На фоне фольклорного первоисточника ярче проступает полемичность финала есенинского стихотворения. На первом месте оказалась и качнулась вниз чаша смерти. В ее пользу "сработала" сама логика построения этого афоризма: предпочтение отдается тому, о чем говорится в первой половине фразы ("умирать не ново, но и ...").

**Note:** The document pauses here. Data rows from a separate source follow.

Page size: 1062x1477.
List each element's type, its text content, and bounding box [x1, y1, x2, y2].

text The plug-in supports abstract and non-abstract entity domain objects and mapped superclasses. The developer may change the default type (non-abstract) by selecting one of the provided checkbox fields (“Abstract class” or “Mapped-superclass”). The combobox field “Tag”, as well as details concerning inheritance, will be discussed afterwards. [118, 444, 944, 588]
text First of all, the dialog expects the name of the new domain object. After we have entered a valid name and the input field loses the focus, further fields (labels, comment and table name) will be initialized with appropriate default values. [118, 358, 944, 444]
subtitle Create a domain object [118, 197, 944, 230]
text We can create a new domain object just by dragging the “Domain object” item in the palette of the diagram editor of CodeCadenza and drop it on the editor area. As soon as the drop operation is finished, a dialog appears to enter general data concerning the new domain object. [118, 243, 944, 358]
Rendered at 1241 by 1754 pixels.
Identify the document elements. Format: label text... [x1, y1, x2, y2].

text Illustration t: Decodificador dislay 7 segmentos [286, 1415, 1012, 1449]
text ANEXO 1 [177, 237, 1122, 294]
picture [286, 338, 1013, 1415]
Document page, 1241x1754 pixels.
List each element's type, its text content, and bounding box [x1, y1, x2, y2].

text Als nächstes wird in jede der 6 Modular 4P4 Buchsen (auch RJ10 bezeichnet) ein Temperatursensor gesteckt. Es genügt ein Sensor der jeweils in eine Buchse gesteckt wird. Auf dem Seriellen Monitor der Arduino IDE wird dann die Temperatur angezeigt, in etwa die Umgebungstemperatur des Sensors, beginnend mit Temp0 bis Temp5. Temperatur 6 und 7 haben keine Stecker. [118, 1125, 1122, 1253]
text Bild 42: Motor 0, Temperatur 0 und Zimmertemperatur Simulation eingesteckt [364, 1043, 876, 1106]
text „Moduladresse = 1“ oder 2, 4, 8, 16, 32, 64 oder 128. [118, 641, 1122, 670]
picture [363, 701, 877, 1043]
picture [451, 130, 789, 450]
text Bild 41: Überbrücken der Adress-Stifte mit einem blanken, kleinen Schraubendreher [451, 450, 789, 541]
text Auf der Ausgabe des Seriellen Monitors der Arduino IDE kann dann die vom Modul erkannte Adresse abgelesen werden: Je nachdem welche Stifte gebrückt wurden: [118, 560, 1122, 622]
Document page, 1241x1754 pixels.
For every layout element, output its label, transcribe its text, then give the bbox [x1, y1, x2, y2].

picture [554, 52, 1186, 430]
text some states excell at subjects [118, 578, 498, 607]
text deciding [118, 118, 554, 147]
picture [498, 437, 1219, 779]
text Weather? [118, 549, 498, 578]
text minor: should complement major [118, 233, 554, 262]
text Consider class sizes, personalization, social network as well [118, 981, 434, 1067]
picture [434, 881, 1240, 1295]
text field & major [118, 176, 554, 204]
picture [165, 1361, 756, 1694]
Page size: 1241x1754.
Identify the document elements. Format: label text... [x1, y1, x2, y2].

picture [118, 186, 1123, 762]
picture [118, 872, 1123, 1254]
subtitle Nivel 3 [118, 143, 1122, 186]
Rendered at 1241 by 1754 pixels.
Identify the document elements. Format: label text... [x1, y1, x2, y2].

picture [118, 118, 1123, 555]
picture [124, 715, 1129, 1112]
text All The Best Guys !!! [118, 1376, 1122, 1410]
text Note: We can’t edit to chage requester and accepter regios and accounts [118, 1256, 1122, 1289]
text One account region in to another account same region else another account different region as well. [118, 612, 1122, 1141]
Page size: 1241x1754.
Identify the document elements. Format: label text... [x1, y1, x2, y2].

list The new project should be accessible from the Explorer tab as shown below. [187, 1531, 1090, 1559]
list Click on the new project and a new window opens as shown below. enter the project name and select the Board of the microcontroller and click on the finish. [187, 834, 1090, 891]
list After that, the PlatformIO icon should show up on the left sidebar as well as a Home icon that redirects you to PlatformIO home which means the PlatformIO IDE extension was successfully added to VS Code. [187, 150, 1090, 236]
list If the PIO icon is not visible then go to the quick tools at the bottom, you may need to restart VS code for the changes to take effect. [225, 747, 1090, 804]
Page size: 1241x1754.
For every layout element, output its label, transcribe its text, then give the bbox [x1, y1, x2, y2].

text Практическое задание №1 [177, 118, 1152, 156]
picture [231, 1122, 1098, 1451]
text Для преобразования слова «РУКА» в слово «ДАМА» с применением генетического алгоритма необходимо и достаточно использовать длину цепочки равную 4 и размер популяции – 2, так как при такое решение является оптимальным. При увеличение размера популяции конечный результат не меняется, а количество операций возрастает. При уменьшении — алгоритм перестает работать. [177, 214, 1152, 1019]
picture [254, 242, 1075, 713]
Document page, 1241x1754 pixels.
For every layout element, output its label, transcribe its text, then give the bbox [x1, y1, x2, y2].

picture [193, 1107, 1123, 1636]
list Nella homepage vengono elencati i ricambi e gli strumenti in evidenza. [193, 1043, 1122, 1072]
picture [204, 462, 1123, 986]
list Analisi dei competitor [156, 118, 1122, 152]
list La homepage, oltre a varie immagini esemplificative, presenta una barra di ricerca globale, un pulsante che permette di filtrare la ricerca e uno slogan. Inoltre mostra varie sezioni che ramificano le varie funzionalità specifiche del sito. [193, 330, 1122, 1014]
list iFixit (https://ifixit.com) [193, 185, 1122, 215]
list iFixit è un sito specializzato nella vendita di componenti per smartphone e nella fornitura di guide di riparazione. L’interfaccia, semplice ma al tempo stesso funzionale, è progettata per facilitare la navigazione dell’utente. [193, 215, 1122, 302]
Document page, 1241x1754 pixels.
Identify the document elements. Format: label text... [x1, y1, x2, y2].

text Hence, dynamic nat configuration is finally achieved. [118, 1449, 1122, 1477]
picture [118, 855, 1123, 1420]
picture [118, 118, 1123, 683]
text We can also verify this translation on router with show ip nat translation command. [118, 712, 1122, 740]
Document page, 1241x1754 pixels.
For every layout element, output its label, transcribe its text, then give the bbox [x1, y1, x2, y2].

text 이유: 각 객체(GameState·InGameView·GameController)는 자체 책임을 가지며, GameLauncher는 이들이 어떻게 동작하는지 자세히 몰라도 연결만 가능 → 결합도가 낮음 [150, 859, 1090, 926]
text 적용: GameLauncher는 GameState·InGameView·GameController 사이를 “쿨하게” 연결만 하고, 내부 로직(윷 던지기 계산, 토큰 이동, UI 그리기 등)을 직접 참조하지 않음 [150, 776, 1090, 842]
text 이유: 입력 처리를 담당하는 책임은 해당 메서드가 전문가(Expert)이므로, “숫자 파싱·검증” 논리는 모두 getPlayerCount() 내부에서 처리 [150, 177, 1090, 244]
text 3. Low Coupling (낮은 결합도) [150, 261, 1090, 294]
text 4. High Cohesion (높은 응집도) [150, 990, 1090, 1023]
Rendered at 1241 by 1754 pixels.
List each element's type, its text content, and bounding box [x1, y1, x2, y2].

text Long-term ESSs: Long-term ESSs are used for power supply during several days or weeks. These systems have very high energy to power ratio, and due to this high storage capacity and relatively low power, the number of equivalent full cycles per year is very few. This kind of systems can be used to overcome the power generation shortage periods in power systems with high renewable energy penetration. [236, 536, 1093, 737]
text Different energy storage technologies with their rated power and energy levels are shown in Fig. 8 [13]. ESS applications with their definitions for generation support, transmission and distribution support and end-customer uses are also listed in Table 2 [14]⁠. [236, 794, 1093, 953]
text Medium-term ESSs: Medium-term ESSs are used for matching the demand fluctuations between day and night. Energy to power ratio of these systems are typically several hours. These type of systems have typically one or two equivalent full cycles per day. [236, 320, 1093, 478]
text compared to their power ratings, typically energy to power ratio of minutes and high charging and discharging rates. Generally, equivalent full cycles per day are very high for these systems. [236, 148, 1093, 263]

Подобное расположение частей афоризма далеко не случайно, в чем можно убедиться и на примере Лафонтена. В его баснях берет верх то жизнь, то смерть, в зависимости от ситуации. В двух из них, помещенных в первом томе парижского собрания сочинений Лафонтена-"Смерть и несчастный" и "Смерть и дровосек", герои, сетуя на жизнь, призывают смерть, но стоит ей показаться, как они гонят ее прочь, отдавая предпочтение жизни. "Лучше страдать, чем умереть - вот девиз людей"96,-заключает бедный дровосек, и Вольтер впоследствии это восклицание назовет остроумным97. Но уже в басне "Смерть и умирающий" из второго тома сочинений поэта вывод оказывается прямо противоположным: "Смертные, увы, умирают"98. И в изречениях Лафонтена на первом месте стоит то, что предпочтительнее: в текстах из первого тома- жизнь99, в басне из второго смерть.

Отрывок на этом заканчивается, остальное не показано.